Times 2

Greek Premier wins vote, but debt crisis far from over

ATHENS, Nov. 5, (Reuters) - Greek Prime Minister George Papandreou survived a vote of confidence in parliament today, avoiding snap elections that would have torpedoed Greece's debt bailout deal and inflamed the euro zone's economic crisis.

But the nation remained mired in political, economic and social turmoil and Papandreou signalled he would stand down, calling for a new coalition to ram the 130-billion-euro bailout deal through parliament and avoid the nation going bankrupt.

Papandreou's socialist government won with 153 votes in the 300 member parliament, and a rebellion by some dissidents in his PASOK party failed to materialise after he indicated that his term as prime minister was close to an end.

“The last thing I care about is my post. I don't care even if I am not re-elected. The time has come to make a new effort ... I never thought of politics as a profession,” he told parliament before the vote.

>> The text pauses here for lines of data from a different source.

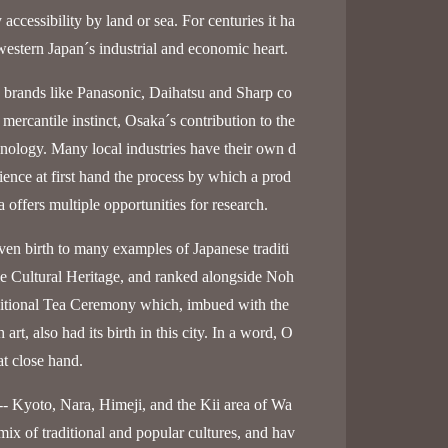
ccessibility by land or sea. For centuries it ha
western Japan´s industrial and economic heart.
 brands like Panasonic, Daihatsu and Sharp co
mercantile instinct, Osaka´s contribution to the
nology. Many local industries have their own d
ience at first hand the process by which a prod
offers multiple opportunities for research.
en birth to many examples of Japanese traditi
 Cultural Heritage, and ranked alongside Noh
ditional Tea Ceremony which, imbued with the
rt, also had its birth in this city. In a word, O
at close hand.
-- Kyoto, Nara, Himeji, and the Kii area of Wa
 mix of traditional and popular cultures, and hav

Papandreou said a coalition government should secure the approval of the EU/IMF bailout deal, the nation's last financial lifeline, which is also the euro zone's central plank to prevent economic crisis devastating the bloc's bigger economies.

The leaders of France and Germany told Papandreou this week that Greece would not get a cent more of aid if Greece failed to approve the bailout, meaning that the state would run out of money in December.
Papandreou told parliament that he would go to the Greek president today to discuss formation of a broader-based government that would secure the bailout, adding that he was willing to discuss who would head a new administration.

NO RAPID ELECTIONS

Papandreou dismissed demands for rapid elections as championed by the opposition. “Elections at this moment not only equal disaster but could not take place in the best interest of the people,” he said.
“There is one solution. To support the (EU bailout) deal with a multiparty approach, without elections, with a strong government.”

Masamichi Adachi, senior economist at JPMorgan Securities Japan, said the main concern was what would happen when international lenders returned to Athens in the coming months to assess the progress of the austerity plan and “they find them failing again”.

“This is just pushing away the timing of the real problem. Of course it's welcome that Greece didn't blow up today, but it doesn't solve the problem.”

Greece has been racked by torment since soon after Papandreou won power in 2009 and revealed that the real budget deficit was three times bigger than original estimates put out by his conservative predecessor.